## Transcribed page contents
________________________________________
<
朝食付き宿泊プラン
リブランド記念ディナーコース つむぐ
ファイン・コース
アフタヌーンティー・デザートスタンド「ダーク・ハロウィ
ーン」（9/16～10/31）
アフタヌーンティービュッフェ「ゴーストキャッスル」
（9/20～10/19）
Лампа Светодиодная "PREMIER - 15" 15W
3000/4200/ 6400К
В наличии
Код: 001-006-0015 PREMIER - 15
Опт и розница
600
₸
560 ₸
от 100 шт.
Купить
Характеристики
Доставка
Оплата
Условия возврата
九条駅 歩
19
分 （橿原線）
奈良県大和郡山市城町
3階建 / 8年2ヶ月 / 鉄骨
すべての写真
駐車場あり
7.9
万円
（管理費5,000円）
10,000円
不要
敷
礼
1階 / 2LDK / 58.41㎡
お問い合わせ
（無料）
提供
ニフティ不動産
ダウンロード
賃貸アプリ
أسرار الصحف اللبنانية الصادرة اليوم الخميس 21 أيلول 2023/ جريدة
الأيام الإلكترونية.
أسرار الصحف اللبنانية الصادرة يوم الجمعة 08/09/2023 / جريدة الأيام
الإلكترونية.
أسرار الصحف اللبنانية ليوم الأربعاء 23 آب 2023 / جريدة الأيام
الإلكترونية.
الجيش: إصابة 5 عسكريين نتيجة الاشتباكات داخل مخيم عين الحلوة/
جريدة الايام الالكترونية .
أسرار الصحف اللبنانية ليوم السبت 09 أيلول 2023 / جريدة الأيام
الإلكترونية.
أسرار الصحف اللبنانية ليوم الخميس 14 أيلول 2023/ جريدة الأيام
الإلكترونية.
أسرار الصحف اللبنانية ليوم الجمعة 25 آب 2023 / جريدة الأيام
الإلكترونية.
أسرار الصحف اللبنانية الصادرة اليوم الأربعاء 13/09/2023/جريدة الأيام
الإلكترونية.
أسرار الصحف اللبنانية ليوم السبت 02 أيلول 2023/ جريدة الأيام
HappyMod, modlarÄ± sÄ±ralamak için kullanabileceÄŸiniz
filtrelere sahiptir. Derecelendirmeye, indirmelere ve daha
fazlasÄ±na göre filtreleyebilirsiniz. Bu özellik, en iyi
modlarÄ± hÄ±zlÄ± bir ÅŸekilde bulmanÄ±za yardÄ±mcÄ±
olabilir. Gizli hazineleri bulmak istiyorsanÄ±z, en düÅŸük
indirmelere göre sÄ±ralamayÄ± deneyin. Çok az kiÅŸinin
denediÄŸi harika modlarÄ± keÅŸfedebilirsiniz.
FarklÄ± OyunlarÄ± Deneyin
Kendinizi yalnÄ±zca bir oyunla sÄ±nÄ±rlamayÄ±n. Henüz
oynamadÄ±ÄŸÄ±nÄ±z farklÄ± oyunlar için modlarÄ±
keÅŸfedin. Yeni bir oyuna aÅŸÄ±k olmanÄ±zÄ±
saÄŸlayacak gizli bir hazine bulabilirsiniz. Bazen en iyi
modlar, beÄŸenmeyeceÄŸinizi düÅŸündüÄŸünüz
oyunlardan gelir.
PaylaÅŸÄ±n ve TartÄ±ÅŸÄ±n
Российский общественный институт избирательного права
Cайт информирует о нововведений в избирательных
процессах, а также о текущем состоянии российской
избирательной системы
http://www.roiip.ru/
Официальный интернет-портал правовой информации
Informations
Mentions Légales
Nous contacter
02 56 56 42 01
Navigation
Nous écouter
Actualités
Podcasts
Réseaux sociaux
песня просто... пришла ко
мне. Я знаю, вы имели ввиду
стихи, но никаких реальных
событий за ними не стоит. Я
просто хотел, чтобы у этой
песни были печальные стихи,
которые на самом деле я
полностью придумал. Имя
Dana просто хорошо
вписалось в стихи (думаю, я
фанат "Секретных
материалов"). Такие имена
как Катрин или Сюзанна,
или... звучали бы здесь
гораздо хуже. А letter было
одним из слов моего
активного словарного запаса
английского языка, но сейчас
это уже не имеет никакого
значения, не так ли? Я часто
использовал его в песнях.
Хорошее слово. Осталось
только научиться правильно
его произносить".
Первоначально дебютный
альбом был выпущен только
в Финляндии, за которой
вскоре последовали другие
________________________________________
Above are the records. Print exactly, and only, the lines from the line with "ーン」（9/16～10/31）" to the line with "HappyMod, modlarÄ± sÄ±ralamak", both inclusive.

ーン」（9/16～10/31）
アフタヌーンティービュッフェ「ゴーストキャッスル」
（9/20～10/19）
Лампа Светодиодная "PREMIER - 15" 15W
3000/4200/ 6400К
В наличии
Код: 001-006-0015 PREMIER - 15
Опт и розница
600
₸
560 ₸
от 100 шт.
Купить
Характеристики
Доставка
Оплата
Условия возврата
九条駅 歩
19
分 （橿原線）
奈良県大和郡山市城町
3階建 / 8年2ヶ月 / 鉄骨
すべての写真
駐車場あり
7.9
万円
（管理費5,000円）
10,000円
不要
敷
礼
1階 / 2LDK / 58.41㎡
お問い合わせ
（無料）
提供
ニフティ不動産
ダウンロード
賃貸アプリ
أسرار الصحف اللبنانية الصادرة اليوم الخميس 21 أيلول 2023/ جريدة
الأيام الإلكترونية.
أسرار الصحف اللبنانية الصادرة يوم الجمعة 08/09/2023 / جريدة الأيام
الإلكترونية.
أسرار الصحف اللبنانية ليوم الأربعاء 23 آب 2023 / جريدة الأيام
الإلكترونية.
الجيش: إصابة 5 عسكريين نتيجة الاشتباكات داخل مخيم عين الحلوة/
جريدة الايام الالكترونية .
أسرار الصحف اللبنانية ليوم السبت 09 أيلول 2023 / جريدة الأيام
الإلكترونية.
أسرار الصحف اللبنانية ليوم الخميس 14 أيلول 2023/ جريدة الأيام
الإلكترونية.
أسرار الصحف اللبنانية ليوم الجمعة 25 آب 2023 / جريدة الأيام
الإلكترونية.
أسرار الصحف اللبنانية الصادرة اليوم الأربعاء 13/09/2023/جريدة الأيام
الإلكترونية.
أسرار الصحف اللبنانية ليوم السبت 02 أيلول 2023/ جريدة الأيام
HappyMod, modlarÄ± sÄ±ralamak için kullanabileceÄŸiniz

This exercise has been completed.